→ DOCUMENT EXTRACT:
The Roman Bath Problem
If you work in the insurance industry or grid management today, you already know the joke: ‘stationarity is dead’.1 We are currently watching 1-in-100-year weather events batter the European continent with seasonal regularity. The Jet Stream is meandering, the North Atlantic is boiling, and thanks to the ongoing closure of the Strait of Hormuz, the global flow of liquefied natural gas has been brutally bottlenecked.
As we approach this ‘resource entropy singularity’—a point of no return beyond which the forces driving resource depletion and environmental degradation become overwhelming and irreversible—the margin for civilisational error has dropped to zero. We are in a phase-space where every Joule of low-entropy energy is a matter of systemic survival.
Which is why we need to talk about what happened in Germany.
In April 2023, the German government—driven by its Green coalition partners—shut down its last three functioning nuclear power plants: Emsland, Neckarwestheim, and Isar 2. To replace that lost baseload power, they expanded the Garzweiler open-cast mine, tearing up villages and wind farms to burn lignite (brown coal).
This was not merely a political miscalculation. It was a thermodynamic crime. It stands as the ultimate case study of what happens when a civilisation’s Ideological Superstructure completely decouples from biophysical reality.
But to truly understand the depth of this error, we must look past the immediate geopolitical crisis and gaze into the far side of the singularity. We must look at the ghosts of Roman Britannia.
The Geography of Trauma
The German Green movement did not originate from a rigorous, biophysical understanding of thermodynamics or the ‘metabolic rift’. It emerged in the 1970s and 80s as a romantic, anti-industrial, and specifically anti-nuclear aesthetic.

→ DIRECTIVE 1: List the nuclear power plants that the essay on Germany's nuclear shutdown names as closed in April 2023.
→ DIRECTIVE 2:
Answer these questions from the essay on Germany's nuclear shutdown.
(a) Which mine was expanded to replace the lost baseload power?
(b) What fuel was burned there?
(c) In which decades did the German Green movement emerge?
The rows that follow have no connection to the essay.

→ Source records:
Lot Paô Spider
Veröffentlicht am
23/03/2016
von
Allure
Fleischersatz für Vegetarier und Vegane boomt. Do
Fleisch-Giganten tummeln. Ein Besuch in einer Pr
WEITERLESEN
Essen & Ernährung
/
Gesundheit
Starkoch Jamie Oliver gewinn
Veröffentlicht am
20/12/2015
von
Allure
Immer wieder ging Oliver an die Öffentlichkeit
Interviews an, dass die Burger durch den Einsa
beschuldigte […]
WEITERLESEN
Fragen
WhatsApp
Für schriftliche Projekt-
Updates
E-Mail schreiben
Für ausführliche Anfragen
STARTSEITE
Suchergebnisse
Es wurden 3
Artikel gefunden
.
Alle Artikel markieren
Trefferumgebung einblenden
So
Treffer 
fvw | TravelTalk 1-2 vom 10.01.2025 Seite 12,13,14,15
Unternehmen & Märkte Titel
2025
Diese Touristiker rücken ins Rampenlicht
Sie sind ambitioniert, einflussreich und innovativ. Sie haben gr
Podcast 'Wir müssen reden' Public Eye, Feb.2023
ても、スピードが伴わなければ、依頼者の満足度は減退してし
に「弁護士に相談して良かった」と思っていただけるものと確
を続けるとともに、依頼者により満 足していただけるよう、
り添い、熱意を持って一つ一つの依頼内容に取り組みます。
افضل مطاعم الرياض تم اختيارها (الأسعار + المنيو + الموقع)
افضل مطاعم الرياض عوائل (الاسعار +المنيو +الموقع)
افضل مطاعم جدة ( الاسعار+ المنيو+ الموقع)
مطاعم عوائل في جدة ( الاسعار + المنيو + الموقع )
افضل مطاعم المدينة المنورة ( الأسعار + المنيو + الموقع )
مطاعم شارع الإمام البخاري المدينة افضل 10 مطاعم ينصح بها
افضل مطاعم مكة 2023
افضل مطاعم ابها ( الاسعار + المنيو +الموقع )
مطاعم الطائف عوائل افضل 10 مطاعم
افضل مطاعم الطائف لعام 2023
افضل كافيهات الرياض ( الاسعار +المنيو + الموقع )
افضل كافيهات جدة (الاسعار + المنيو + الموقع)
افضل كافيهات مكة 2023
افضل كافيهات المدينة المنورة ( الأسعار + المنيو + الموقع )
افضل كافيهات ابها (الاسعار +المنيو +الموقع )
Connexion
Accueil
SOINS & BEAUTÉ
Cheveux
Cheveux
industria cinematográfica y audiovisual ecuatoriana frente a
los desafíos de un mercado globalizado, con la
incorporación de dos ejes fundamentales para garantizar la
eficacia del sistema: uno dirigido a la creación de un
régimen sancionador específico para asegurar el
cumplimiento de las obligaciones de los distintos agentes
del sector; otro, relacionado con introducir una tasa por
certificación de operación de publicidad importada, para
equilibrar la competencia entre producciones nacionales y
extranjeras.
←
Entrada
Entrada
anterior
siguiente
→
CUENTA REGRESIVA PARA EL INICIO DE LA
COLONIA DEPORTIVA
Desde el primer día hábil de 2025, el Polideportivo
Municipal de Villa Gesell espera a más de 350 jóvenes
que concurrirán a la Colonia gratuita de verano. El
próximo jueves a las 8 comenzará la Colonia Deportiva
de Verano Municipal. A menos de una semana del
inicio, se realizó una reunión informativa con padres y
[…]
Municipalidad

→ TASK OUTPUT 1: Emsland, Neckarwestheim, Isar 2

→ TASK OUTPUT 2:
(a) The Garzweiler open-cast mine
(b) Lignite (brown coal)
(c) The 1970s and 80s